Fue una grata sorpresa que mi padre hubiera adaptado uno de esos aparatos al idioma inglés: circunstancia muy favorable para mi estudio de idiomas. Para alivio de Torm yo también podía arreglármelas solo con el aparato, que además era una maravilla por sus reducidas dimensiones. Del tamaño aproximado al de una máquina de escribir portátil, podía ser adaptado a cuatro idiomas no goreanos. Naturalmente, las traducciones resultan muy literales y el vocabulario está limitado a unas veinticinco mil equivalencias para cada idioma. Por esta razón la máquina no era muy apropiada para una comunicación fluida.

Torm me había explicado escuetamente:

—Debes ocuparte de la historia y leyendas de Gor, de su geografía y economía, de sus estructuras sociales y costumbres, como puede ser el sistema de castas y los grupos de clanes, el derecho a colocar la Piedra del Hogar, el Lugar Sagrado, el derecho militar, etcétera.

Y yo me iba familiarizando con todo esto.
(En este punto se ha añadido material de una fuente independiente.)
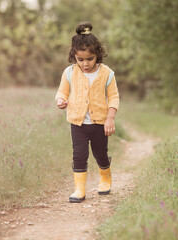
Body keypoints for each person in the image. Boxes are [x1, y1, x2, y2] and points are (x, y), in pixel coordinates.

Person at [55, 22, 120, 203]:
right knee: (79, 155)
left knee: (100, 154)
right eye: (80, 59)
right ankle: (79, 189)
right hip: (78, 123)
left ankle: (105, 177)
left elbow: (114, 97)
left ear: (97, 55)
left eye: (89, 59)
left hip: (100, 123)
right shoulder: (69, 73)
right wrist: (60, 100)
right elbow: (62, 92)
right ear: (74, 56)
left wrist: (110, 118)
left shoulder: (107, 73)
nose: (85, 64)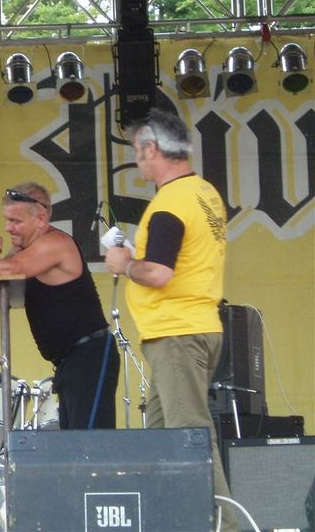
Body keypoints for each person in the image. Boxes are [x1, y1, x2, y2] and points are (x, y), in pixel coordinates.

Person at [104, 108, 237, 531]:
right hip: (192, 327)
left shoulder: (169, 204)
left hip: (178, 333)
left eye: (137, 152)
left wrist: (125, 264)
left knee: (189, 437)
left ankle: (225, 525)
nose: (137, 161)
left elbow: (159, 273)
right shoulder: (205, 193)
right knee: (163, 437)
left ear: (151, 149)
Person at [0, 182, 120, 430]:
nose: (7, 227)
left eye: (15, 221)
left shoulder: (55, 242)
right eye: (6, 220)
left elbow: (12, 269)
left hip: (89, 356)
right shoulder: (26, 250)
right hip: (70, 361)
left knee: (90, 445)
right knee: (75, 446)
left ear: (41, 219)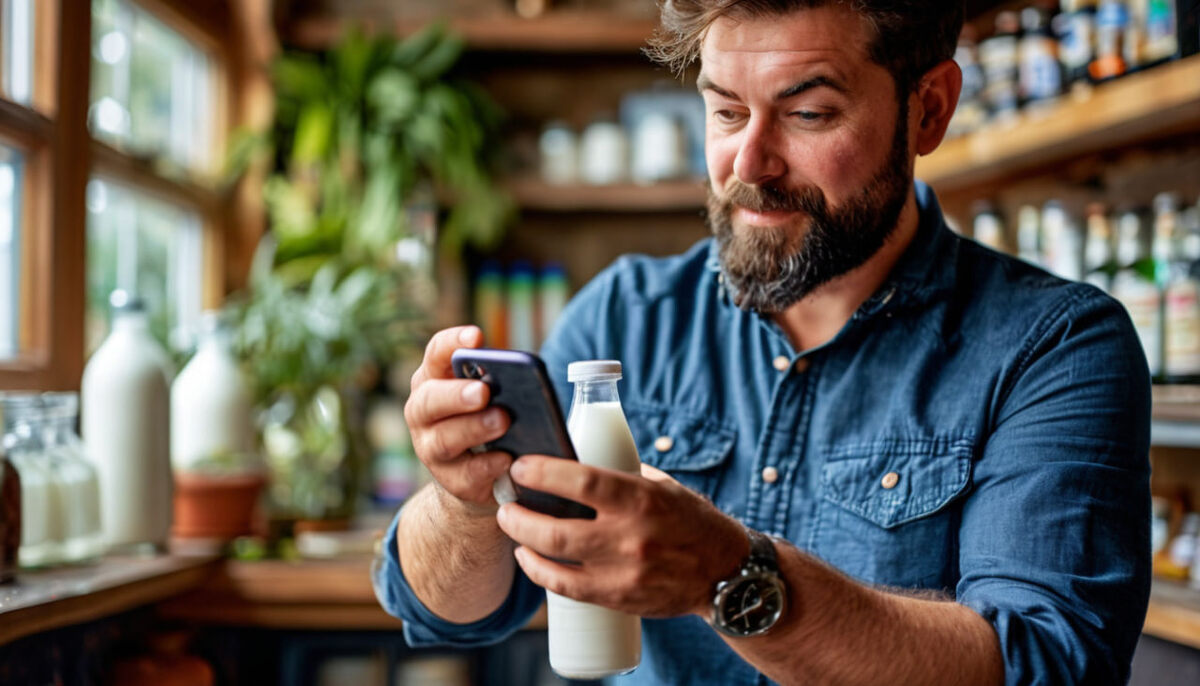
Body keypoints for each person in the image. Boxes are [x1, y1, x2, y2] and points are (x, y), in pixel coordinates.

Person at [374, 1, 1151, 684]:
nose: (747, 163)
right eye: (723, 111)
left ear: (929, 111)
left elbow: (1048, 666)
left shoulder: (1054, 347)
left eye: (807, 113)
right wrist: (463, 499)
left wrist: (731, 575)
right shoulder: (625, 316)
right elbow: (448, 612)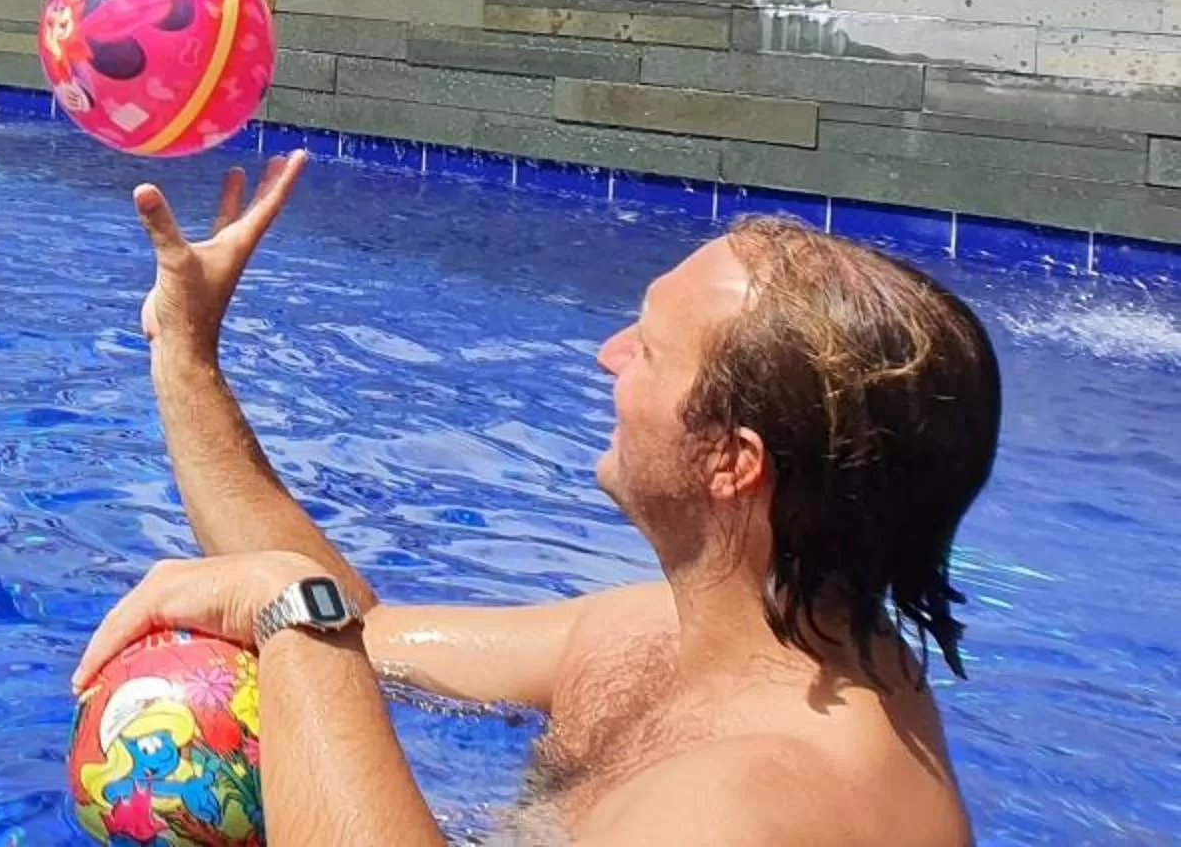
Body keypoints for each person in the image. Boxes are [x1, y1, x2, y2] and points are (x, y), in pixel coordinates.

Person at [73, 154, 999, 847]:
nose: (609, 353)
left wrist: (288, 612)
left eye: (651, 348)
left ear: (732, 461)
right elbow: (375, 640)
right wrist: (186, 355)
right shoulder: (669, 638)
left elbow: (318, 627)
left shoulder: (763, 803)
De vez en cuando, Torm prorrumpía en un grito de espanto cuando yo cometía algún error, y entonces se armaba de un gran rollo de papel —con las obras de un autor con el que no simpatizaba— y me propinaba un golpe en la cabeza. Del modo que fuera, estaba decidido a que su instrucción diese frutos.
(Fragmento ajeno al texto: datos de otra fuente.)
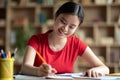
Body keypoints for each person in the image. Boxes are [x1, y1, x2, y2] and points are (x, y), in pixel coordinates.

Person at [21, 1, 109, 77]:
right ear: (56, 17)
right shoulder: (36, 40)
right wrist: (38, 71)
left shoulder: (76, 43)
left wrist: (96, 70)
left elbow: (105, 69)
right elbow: (25, 67)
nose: (65, 29)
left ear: (76, 28)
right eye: (63, 21)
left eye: (72, 27)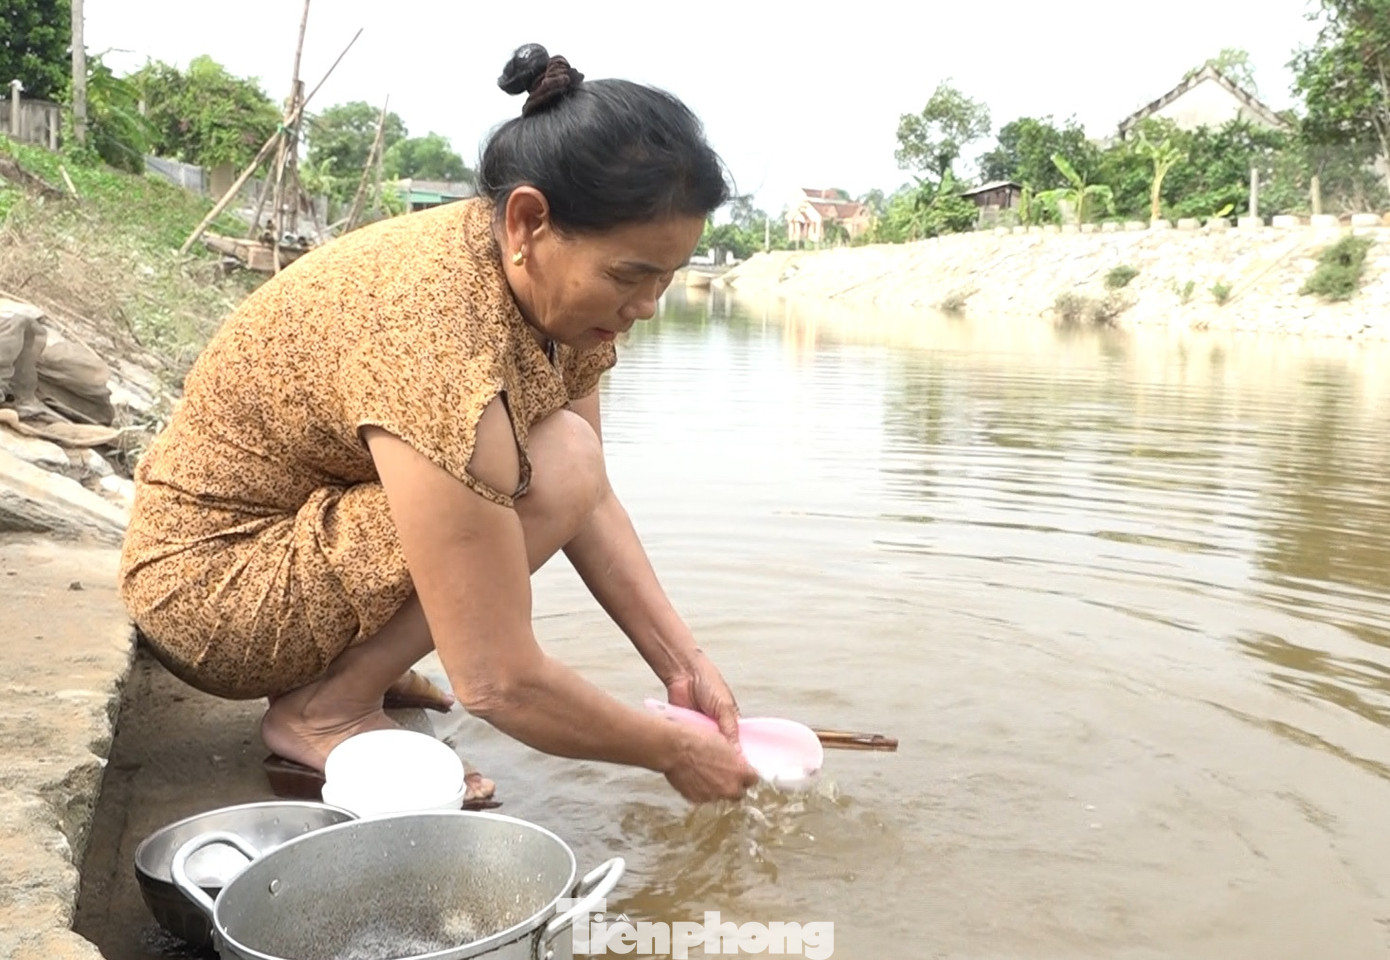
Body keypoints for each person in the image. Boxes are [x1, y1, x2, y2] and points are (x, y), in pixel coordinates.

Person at [117, 43, 760, 805]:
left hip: (301, 538)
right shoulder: (431, 333)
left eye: (668, 278)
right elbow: (497, 681)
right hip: (215, 594)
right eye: (630, 276)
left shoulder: (551, 297)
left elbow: (587, 495)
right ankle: (325, 709)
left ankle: (355, 675)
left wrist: (683, 666)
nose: (648, 306)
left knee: (566, 456)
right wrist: (668, 752)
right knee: (548, 463)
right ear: (528, 221)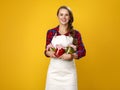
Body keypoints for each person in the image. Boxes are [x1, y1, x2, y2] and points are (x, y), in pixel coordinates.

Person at [44, 5, 86, 90]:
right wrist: (49, 53)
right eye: (61, 14)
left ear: (70, 17)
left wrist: (72, 56)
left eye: (66, 15)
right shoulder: (51, 32)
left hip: (69, 75)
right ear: (58, 16)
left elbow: (83, 51)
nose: (64, 17)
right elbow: (46, 50)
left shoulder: (75, 34)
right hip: (53, 74)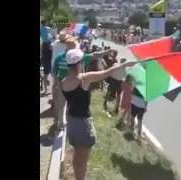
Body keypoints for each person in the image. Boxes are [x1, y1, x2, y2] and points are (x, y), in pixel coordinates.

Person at [61, 48, 136, 180]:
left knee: (77, 153)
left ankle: (77, 175)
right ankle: (80, 178)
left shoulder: (63, 81)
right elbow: (105, 73)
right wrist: (124, 65)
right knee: (83, 156)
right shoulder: (84, 79)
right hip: (82, 122)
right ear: (78, 63)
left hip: (71, 120)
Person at [52, 37, 114, 133]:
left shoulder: (59, 57)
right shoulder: (79, 57)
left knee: (61, 105)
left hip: (62, 85)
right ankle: (68, 125)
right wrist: (106, 52)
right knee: (74, 106)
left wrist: (55, 84)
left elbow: (55, 72)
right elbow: (95, 55)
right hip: (76, 85)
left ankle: (60, 123)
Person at [40, 19, 53, 93]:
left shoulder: (41, 29)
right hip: (49, 57)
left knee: (45, 74)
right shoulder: (48, 29)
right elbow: (51, 36)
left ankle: (45, 89)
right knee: (52, 73)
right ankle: (54, 87)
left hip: (44, 56)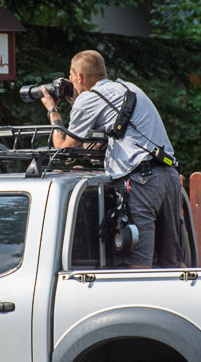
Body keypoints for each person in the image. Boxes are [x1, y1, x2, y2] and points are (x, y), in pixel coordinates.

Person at [40, 49, 184, 268]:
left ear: (79, 77)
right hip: (169, 175)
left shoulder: (88, 99)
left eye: (71, 78)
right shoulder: (128, 88)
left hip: (141, 181)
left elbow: (63, 147)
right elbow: (100, 138)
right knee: (173, 263)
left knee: (138, 265)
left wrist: (53, 111)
Extrañamente la enseñanza religiosa se reducía a la adoración de los Reyes Sacerdotes. Torm eludía mis otras preguntas con la observación de que eso era cosa de los Iniciados. Evidentemente en este mundo la religión es un tesoro guardado con celo por la Casta de los Iniciados, que en pocas ocasiones permite la participación de miembros de otras castas en sus sacrificios y ceremonias. Debía aprender de memoria algunas plegarias dirigidas a los Reyes Sacerdotes, pero se conservaban en goreano antiguo, una lengua que sólo hablaban los Iniciados, de modo que no me preocupé mucho por ello. Además tenía la impresión de que existían ciertas tensiones entre la Casta de los Escribas y la de los Iniciados.

Las reglas éticas de vida en Gor se hallan conservadas, en su mayoría, en las costumbres de las castas, colecciones de indicaciones, cuyos orígenes se perdían en el pasado. A mí me educaban especialmente de acuerdo con el código de la casta guerrera.

—De todos modos, tú nunca llegarías a ser un buen escriba —dijo Torm.

El código de los guerreros se caracterizaba por una rudimentaria caballerosidad y enfatizaba la fidelidad hacia los superiores y la Piedra del Hogar. Las reglas eran duras, pero contenían cierta gallardía, un sentido del honor, que yo podía respetar.